In 2000, David S. Bimbi, an assistant professor of health sciences at LaGuardia Community College, conducted a study of 50 gay men between the ages of 18 and 50 who participated in Internet-based sex work. Many of the young men purposely kept apartments in Midtown Manhattan in order to meet up with businessmen before, during and after work, which freed them to go to school during the evenings.
“It allowed them to afford the lifestyle and luxuries, while living in a manner to which they’d like to become accustomed,” says Bimbi, who interviewed several young men who used money made working as escorts to put themselves through school. Bimbi says a good portion of the men weren’t embarrassed about what they did, seeing it as a practical, even necessary way to make ends meet. Bimbi describes a split personality when it comes to the culture of gay males involved in sex work: “Yes, they’re deified like gods and models, but they’re also looked down on like dirt.”
Bimbi says young men look for sugar daddies as a way to avoid the stigma that would come with becoming full-time sex workers. “What they don’t realize is that full-on escorts are getting paid $1,000 to $2,000 a night, not $200 an hour,” says Bimbi, who sees young men resorting to sex work, whether as prostitutes or sugar daddies, with increasing frequency, especially in a down economy when affording even a basic standard of living in an expensive city can seem like an impossible task. “But this added debt thing, it’s a huge motivating factor.”

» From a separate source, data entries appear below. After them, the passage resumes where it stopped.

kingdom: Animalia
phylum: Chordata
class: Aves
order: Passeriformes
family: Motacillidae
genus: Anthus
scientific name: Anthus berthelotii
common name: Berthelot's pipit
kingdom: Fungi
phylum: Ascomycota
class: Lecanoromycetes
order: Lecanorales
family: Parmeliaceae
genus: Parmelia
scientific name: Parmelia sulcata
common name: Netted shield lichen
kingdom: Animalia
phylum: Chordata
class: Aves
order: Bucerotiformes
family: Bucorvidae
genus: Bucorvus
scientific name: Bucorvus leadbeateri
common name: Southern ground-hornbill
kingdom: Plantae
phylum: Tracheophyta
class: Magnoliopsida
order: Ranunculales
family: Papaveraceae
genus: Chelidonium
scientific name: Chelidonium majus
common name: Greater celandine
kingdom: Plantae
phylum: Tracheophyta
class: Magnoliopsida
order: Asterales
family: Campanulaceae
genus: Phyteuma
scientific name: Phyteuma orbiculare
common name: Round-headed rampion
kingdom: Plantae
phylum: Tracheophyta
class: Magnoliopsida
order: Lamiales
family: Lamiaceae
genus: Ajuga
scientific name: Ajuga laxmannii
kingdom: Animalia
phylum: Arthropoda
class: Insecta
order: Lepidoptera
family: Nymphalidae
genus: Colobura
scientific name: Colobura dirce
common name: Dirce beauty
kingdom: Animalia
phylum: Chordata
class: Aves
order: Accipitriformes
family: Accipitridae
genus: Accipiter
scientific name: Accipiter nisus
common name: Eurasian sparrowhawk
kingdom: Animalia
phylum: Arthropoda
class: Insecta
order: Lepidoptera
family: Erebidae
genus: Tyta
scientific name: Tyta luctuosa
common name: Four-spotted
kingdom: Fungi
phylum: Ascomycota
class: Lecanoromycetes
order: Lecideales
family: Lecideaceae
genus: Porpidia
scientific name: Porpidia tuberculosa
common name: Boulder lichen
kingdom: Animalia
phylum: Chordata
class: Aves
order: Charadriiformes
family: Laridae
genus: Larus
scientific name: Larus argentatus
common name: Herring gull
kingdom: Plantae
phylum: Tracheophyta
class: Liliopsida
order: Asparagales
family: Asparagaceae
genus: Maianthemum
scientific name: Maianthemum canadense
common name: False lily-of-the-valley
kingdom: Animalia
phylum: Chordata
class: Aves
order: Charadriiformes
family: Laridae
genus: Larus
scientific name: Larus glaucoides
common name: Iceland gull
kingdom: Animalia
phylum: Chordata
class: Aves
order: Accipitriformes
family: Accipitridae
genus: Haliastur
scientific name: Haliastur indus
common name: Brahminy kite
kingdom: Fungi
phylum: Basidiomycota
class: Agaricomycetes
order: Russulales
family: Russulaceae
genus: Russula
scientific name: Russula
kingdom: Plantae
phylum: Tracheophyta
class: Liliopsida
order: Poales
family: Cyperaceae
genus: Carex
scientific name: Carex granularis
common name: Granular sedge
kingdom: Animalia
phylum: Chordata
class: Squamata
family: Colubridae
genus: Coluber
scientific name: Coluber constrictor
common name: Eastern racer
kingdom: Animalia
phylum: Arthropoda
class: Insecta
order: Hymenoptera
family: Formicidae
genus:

Adam, 22, attends Augusta State University in Georgia, where he majors in communications. Three weeks ago, he created a profile on Seeking Arrangement. Since then, he says he's received a lot of naked, "creepy" pictures, but not much else.
Adam readily admits that were it not for his debt, he would have never joined the site. He has already amassed $16,000 in student debt, and still has one more year of school, and $7,000 in tuition, to go.
“I guess I’d say this is a last resort kind of option. I mean, the amount of debt I’m accumulating is so overwhelming, I have no idea how I’m ever going to get rid of it,” says Adam, who works during the day as an assistant manager at a local drugstore. “From when I started college until now, the cost of tuition has more than doubled.”
Even once he gets his degree, Adam fears that he’ll be unable to secure a better job. In some ways, he says he feels as though he’s being set up for failure.
“You do what you need to do and I guess that’s the scariest thought,” Adam says. “Suddenly, having sex for money doesn’t seem like such a terrible thing. But where does this all end?”
Andrew Lenoir contributed reporting.